- **TEXT EXCERPT**:
No (or less) use of the filibuster means better Democracy

The precedent that the rules can be changed with 51 votes (or rather, with a simple majority of the votes) is an ancient one. It’s the supermajority requirement that was the dangerous precedent.

Majority rule is a fundamental principle of American parliamentary procedure. I’m not saying that as a justification of the actions of the Democratic Majority but as a simple statement of fact. It is because of this fact that the procedures that allowed the “nuclear option” have always been there. The ruling of a presiding officer has always been subject to being overturned by majority vote. It is the majority that controls procedure at all times. The presiding officer is the servant of the assembly and not vice versa. The Senate rules now mean no more or less than they ever did.

So there has been no revolutionary change in the balance of power in the Senate. Everyone who understood how things worked knew all along that if was only the forbearance of the Majority that allowed the filibuster. I predict that what remains of the filibuster will remain intact since there is no longer much pressure against it. I do expect more procedural chances to things like the blue slips assuming the GOP will continue to try to use holds to stall Obama judicial nominees.

The fact that Senate procedures are at odds with Senate rules is an issue, if only for the sake of appearances. I don’t expect it will be long before the text of the rules are altered. If nothing else the Majority can simply rewrite the rules at the beginning of the next Congress. The quorum of the Senate however is a constitutional issue. The Senate can make rules about how to decide if a majority of members are present but if they tried to change the benchmark itself we would see the courts step in.

Ancient, eh? How ancient, exactly? Please be precise.

Because as I look at the law review paper authored by the invididuals who proposed the nuclear option to reform the filibuster, they recount four instances of a similar procedure being used. The earliest example they cite is from 1977. And furthermore, the then-majority leader, Robert Byrd, who actually carried out that procedure, later argued strenuously against invoking the nuclear option on filibusters. He said that what he did as majority leader was far different than rewriting the plain text of Senate rules.

So if you can provide specific instances of the use of the nuclear (or constitutional, if you prefer) option that are “ancient” I think many people would learn something valuable.

Actually, it is not. My cite is the Senate rules. What’s yours?

Do you honestly see no difference between a body deciding that the chair has erred in applying the rules to a challenging and vague situation; as opposing to deciding that the chair has erred in finding that a rule actually exists?

- **ASSIGNMENT 1**: Reproduce the filibuster discussion word for word from "The fact that" to "courts step in.".
- **ASSIGNMENT 2**: Summarize the filibuster discussion in three sentences.
Rely only on the filibuster discussion.

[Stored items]

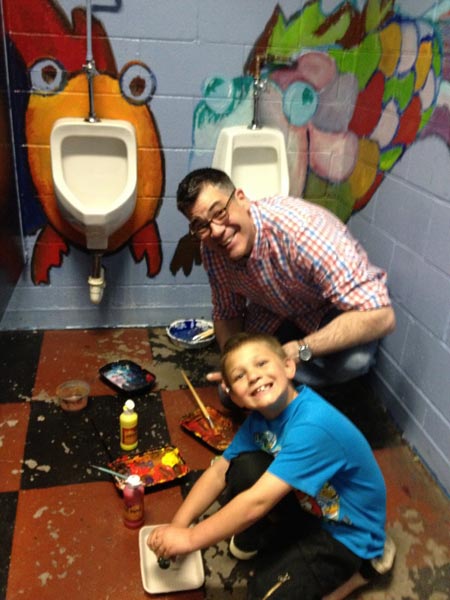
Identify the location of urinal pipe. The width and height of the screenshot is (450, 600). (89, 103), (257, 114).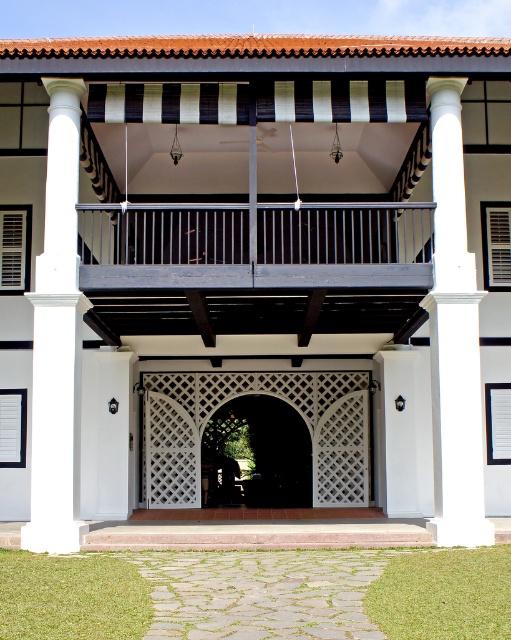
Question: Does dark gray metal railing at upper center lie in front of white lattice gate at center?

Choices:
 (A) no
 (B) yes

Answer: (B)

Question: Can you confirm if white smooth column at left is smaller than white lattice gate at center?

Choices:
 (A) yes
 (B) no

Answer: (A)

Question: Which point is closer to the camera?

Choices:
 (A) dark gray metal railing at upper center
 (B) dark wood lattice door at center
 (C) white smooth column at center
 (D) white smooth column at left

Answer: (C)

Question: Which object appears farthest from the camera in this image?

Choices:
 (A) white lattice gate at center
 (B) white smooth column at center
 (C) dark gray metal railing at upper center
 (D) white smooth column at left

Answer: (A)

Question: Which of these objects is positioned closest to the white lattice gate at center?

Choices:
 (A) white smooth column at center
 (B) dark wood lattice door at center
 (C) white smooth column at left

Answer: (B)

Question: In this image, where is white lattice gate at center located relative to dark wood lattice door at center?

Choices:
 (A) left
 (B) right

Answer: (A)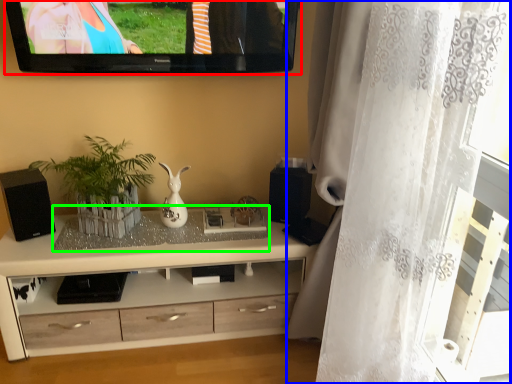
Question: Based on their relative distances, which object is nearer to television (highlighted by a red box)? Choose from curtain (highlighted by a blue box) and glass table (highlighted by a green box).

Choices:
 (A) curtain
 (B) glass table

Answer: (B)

- **TASK SOLUTION 1**:
The fact that Senate procedures are at odds with Senate rules is an issue, if only for the sake of appearances. I don’t expect it will be long before the text of the rules are altered. If nothing else the Majority can simply rewrite the rules at the beginning of the next Congress. The quorum of the Senate however is a constitutional issue. The Senate can make rules about how to decide if a majority of members are present but if they tried to change the benchmark itself we would see the courts step in.

- **TASK SOLUTION 2**: The filibuster discussion opens with the argument that majority rule is a fundamental principle of American parliamentary procedure, that a presiding officer's ruling has always been subject to being overturned by majority vote, and that the filibuster survived only through the Majority's forbearance. A reply questions how "ancient" that precedent is, noting that the law review paper by those who proposed the nuclear option cites four similar instances, the earliest from 1977, and that Robert Byrd, who carried out that procedure, later argued strenuously against using the nuclear option on filibusters. The exchange ends with a citation of the Senate rules and a question about whether overturning the chair's application of the rules to a vague situation differs from overturning the chair's finding that a rule exists.